AskBio Co-founder R. Jude Samulski recognized as world’s most cited and co-cited expert on AAV gene therapy

A recent article, “Bibliometric analysis of global research trends in adeno-associated virus vector for gene therapy (1991-2022),” published earlier this month in Frontier in Cellular and Infection Microbiology, recognized R. Jude Samulski, Ph.D., as the most cited and co-cited expert for AAV gene therapy advancements.

Samulski is the co-founder of AskBio (Asklepios BioPharmaceutical, Inc.) based in Research Triangle Park, and co-founder of Columbus Children’s Foundation (CCF), a non-profit biotech organization based in Chapel Hill that helps children with ultra-rare genetic diseases.

“Dr. Samulski’s accomplishments in the field of AAV gene therapy and in genetic medicine in many respects underscore the success of an entire industry,” said Sheila Mikhail, executive director and co-Founder of CCF, in a news release. “I consider myself fortunate to have been associated with Jude (Samulski) since our co-founding AskBio in 2001 and as Co-Founders and Board Members of CCF.”

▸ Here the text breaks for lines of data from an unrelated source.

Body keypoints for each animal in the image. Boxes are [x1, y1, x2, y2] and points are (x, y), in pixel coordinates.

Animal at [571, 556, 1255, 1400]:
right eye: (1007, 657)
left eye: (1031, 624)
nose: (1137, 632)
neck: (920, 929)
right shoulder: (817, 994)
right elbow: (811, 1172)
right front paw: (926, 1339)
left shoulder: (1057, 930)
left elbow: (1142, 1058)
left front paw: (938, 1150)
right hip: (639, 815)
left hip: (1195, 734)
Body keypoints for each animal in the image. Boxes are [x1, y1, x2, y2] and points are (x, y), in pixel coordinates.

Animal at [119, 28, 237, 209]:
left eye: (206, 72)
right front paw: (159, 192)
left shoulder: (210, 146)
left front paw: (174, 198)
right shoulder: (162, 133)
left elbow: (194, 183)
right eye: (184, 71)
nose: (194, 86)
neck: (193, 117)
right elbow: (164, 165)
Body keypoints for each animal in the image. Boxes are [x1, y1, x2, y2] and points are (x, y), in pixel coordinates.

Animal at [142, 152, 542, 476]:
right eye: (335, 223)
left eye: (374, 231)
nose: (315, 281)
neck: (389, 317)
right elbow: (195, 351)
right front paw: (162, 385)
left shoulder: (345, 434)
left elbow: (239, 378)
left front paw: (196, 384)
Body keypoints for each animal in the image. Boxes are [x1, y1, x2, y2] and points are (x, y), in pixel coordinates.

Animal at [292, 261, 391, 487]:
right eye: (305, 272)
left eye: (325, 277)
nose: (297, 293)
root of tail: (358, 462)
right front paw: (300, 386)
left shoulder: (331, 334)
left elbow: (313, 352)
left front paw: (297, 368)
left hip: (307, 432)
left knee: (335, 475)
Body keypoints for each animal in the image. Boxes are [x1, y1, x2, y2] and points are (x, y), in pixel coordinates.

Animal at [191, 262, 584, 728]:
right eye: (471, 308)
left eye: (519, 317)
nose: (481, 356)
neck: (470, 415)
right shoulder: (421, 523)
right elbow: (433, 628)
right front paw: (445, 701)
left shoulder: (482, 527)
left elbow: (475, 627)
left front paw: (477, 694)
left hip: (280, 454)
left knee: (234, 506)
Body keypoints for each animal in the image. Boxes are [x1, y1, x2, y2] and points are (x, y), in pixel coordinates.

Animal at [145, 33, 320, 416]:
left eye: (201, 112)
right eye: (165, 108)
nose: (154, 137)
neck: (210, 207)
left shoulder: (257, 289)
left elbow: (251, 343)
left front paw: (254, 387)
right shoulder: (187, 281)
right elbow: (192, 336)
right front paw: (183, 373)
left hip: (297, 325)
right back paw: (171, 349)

Samulski had the most total citations and co-citations in AAV and gene therapy, according to the article. His most recent publication highlighted advancements in AAV vectors for gene therapy, providing valuable insights into the current state of AAV-based gene therapies (Pupo et al., 2022). Samulski has published more than 450 articles and holds more than 300 patents related to AAV technology and is credited with 17,594 published citations.

Jude Samulski
R. Jude Samulski, Ph.D. -Photo from AskBio

Samulski’s over 40-year career was launched from his seminal research as a graduate student at University of Florida that demonstrated the first use of AAV2 as a viral vector. Believed to be the critical breakthrough that laid the foundation for the developments in AAV gene therapy today, Samulski’s technological discoveries are essential components of all FDA-approved AAV drugs, including the first ever U.S. FDA approved gene therapy drug that treats Leber Congenital Amaurosis (LCA), Spinal Muscular Atrophy (SMA), Duchenne Muscular Dystrophy (DMD) and the recently approved drugs for hemophilia A & B deficiencies. 

In 1993, Samulski was recruited from the University of Pittsburgh by the University of North Carolina at Chapel Hill as director of the School of Medicine’s Gene Therapy Center. During the next 25 years, Jude spearheaded countless groundbreaking studies and scientific discoveries to advance gene therapy technology.

He became a full professor at UNC and continued as the director of the Gene Therapy Center until 2016. Along with others under his tutelage, his work in AAV development processes, therapeutic design and genetic technology applications evolved into a vast compilation of intellectual property and accomplishments now vital to the industry and patients with a high unmet medical need.

Samulski’s scientific leadership has led to the development of novel self-complementary AAV vectors, Chimeric AAV capsids, the first use of AAV for gene delivery to the Central Nervous System (CNS), and the first AAV-mediated long-term gene transduction in muscle (J. Virology, 1996). His work not only has had significant influence on every approved AAV gene therapeutic today but is impacting ongoing studies for giant axonal neuropathy, Pompe disease and congestive heart failure, to name a few.

“While Dr. Samulski’s groundbreaking accomplishments continue to impact broader patient populations, his commitment to bring treatments to children with ultra-rare genetic conditions is evidenced by the remarkable work we have accomplished at Columbus Children’s Foundation,” added Mikhail. “Our goal at the Foundation is to ensure that no child is left behind as a result of a lack of funding for research and treatments of ultra-rare conditions because of small patient populations.” 

Early work by Samulski at AskBio and related entities was supported by grants and loans from the North Carolina Biotechnology Center totaling about $1 million. The support included a $250,000 grant that helped recruit Samulski, the first scientist to clone AAV, to UNC from the University of Pittsburgh in 1993.

AskBio was acquired in late 2020 in a $4 billion buyout by German pharma giant Bayer and continues to operate as an independent scientific entity approaching 1,000 employees in the U.S. and abroad.